If you’re not a die-hard Game of Thrones fan, as of late you’re probably like me: gently poking your head out from behind a wall to comment on pretty much the only things you know about the show, (looks at sentence written on the palm of my hand) “Jon Snow is important and Daenery’s white wig is very realistic.”
Despite what the internet might have you believing, if you don’t watch Game of Thrones you’re actually in the huge majority. According to YouGov, only 18% of Americans have watched all 7 seasons of Game of Thrones. And yes, for us it feels like we just so happen to be following all 18% of those Americans on Instagram; our social media feeds have been eaten up and swallowed whole by Game of Thrones promotions and excitement for the eighth season.

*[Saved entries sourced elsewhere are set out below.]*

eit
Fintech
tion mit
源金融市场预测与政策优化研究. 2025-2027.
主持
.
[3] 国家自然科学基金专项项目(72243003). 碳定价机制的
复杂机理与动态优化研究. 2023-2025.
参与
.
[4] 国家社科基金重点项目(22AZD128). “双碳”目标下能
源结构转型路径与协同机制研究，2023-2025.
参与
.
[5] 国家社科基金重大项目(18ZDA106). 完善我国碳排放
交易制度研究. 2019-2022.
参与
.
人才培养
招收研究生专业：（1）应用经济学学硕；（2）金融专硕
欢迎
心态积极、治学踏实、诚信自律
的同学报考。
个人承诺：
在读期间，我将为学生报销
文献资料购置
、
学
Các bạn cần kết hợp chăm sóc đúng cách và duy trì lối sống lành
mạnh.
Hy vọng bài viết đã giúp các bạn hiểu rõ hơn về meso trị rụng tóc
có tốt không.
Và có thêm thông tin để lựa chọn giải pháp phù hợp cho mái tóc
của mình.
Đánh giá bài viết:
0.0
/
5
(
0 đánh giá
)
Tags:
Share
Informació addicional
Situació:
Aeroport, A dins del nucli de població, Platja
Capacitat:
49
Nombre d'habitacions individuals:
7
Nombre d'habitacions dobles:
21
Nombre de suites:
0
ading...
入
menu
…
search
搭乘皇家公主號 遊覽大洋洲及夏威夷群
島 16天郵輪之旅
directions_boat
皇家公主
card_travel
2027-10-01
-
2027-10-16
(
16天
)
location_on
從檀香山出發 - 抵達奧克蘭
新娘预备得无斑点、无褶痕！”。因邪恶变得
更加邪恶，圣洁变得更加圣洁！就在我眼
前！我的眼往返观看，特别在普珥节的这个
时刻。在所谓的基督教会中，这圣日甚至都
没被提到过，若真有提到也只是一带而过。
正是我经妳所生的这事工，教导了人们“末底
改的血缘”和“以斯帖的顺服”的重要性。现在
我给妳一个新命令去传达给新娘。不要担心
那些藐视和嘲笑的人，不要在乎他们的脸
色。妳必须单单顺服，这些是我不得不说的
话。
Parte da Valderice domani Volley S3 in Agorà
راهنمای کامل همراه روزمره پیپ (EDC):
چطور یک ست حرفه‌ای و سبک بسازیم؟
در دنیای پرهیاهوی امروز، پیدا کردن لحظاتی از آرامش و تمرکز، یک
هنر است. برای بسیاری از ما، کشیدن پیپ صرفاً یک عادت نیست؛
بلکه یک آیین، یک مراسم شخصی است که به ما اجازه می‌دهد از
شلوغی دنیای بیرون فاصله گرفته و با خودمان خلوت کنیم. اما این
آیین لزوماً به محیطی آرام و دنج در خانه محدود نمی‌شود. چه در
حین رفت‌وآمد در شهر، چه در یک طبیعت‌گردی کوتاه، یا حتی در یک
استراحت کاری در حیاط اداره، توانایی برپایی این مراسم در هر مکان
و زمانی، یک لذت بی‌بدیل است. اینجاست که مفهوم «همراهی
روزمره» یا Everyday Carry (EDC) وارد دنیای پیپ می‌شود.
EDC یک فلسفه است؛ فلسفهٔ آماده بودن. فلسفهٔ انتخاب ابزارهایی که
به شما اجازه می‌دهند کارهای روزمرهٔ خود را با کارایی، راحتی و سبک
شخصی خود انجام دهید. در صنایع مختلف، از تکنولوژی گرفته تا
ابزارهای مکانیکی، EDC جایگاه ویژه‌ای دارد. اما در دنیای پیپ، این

In reality, the most viewed TV show in 2017 was not Game of Thrones (nor was Game of Thrones even in the top 10). Behind Saturday Night Football, the Big Bang Theory was the second most watched show, with NCIS at number 5 and America’s Got Talent at number 9. Even number 10, “Bull,” is a show that doesn’t seem to be promoted as heavily in the media.
So, if Game of Thrones isn’t the most captivating show in the entire world, how does news about season 8 seem to be in all places at all times? You guessed it! Great PR. I’m sure we’ve all fallen into the well-laid trap of great PR making you think an event or experience is captivating the attention of billions of individuals throughout the world.

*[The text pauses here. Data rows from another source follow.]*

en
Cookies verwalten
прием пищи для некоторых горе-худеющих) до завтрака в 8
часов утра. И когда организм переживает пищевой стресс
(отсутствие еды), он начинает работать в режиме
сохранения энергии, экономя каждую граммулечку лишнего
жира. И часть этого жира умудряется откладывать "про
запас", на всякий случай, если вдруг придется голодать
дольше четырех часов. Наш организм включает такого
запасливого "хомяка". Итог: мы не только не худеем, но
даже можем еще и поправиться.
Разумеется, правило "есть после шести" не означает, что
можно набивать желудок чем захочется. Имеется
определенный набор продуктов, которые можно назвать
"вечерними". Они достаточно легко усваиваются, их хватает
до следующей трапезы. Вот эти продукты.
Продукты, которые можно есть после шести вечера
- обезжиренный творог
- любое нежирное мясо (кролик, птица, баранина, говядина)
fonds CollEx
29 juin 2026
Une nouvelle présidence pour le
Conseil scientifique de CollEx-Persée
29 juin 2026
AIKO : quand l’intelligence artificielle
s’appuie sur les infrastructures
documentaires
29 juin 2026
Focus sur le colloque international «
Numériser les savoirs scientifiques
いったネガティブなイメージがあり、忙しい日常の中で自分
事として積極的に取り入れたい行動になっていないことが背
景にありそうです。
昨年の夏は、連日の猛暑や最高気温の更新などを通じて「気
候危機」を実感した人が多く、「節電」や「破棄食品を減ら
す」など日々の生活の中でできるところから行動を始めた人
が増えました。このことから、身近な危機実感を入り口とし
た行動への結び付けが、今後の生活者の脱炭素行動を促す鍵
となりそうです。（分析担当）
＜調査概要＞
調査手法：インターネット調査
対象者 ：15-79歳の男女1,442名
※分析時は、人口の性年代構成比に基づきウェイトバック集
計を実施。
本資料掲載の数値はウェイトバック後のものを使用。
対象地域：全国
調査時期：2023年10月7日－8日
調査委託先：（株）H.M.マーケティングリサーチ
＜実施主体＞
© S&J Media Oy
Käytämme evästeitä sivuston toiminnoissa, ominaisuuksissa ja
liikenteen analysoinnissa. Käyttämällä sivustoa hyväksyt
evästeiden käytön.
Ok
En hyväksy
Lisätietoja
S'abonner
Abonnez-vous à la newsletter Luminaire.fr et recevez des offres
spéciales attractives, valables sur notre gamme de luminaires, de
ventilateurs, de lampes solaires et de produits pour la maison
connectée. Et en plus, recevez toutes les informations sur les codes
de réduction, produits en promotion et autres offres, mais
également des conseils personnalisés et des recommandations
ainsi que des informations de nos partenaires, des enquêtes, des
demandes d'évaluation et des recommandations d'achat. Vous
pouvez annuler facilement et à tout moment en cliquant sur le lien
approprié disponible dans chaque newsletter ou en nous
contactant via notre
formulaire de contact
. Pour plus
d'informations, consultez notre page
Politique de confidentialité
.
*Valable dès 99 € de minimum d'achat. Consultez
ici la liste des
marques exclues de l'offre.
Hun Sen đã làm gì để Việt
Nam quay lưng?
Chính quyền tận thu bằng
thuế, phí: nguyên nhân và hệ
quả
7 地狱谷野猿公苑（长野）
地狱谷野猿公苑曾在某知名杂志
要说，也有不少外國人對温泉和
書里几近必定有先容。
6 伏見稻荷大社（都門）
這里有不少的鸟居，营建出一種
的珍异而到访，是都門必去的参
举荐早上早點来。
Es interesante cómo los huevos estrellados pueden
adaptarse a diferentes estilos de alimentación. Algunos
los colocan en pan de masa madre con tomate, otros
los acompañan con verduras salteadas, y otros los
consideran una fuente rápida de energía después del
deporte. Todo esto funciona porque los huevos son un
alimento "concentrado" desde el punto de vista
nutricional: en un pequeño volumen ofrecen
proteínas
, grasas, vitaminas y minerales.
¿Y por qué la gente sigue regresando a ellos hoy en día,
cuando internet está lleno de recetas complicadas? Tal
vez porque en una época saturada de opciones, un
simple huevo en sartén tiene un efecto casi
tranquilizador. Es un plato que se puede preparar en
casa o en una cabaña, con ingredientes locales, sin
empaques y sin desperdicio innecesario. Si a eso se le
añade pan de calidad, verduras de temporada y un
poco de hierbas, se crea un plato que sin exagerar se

However, that might not always be the case. Just because you’ve generated a ton of buzz with the right people doesn’t mean the majority knows about your news. Take notes, we believe Game of Thrones has yet to cross the line from hype to overhype.
So bottom line is this: though the supernaturally medieval world of Game of Thrones has practically nothing in common with the world of public relations, it reminds us how well executed PR can make almost anything seem like everyone is losing their dang minds about it.
Also, how cool would the world of PR be if we had dragons?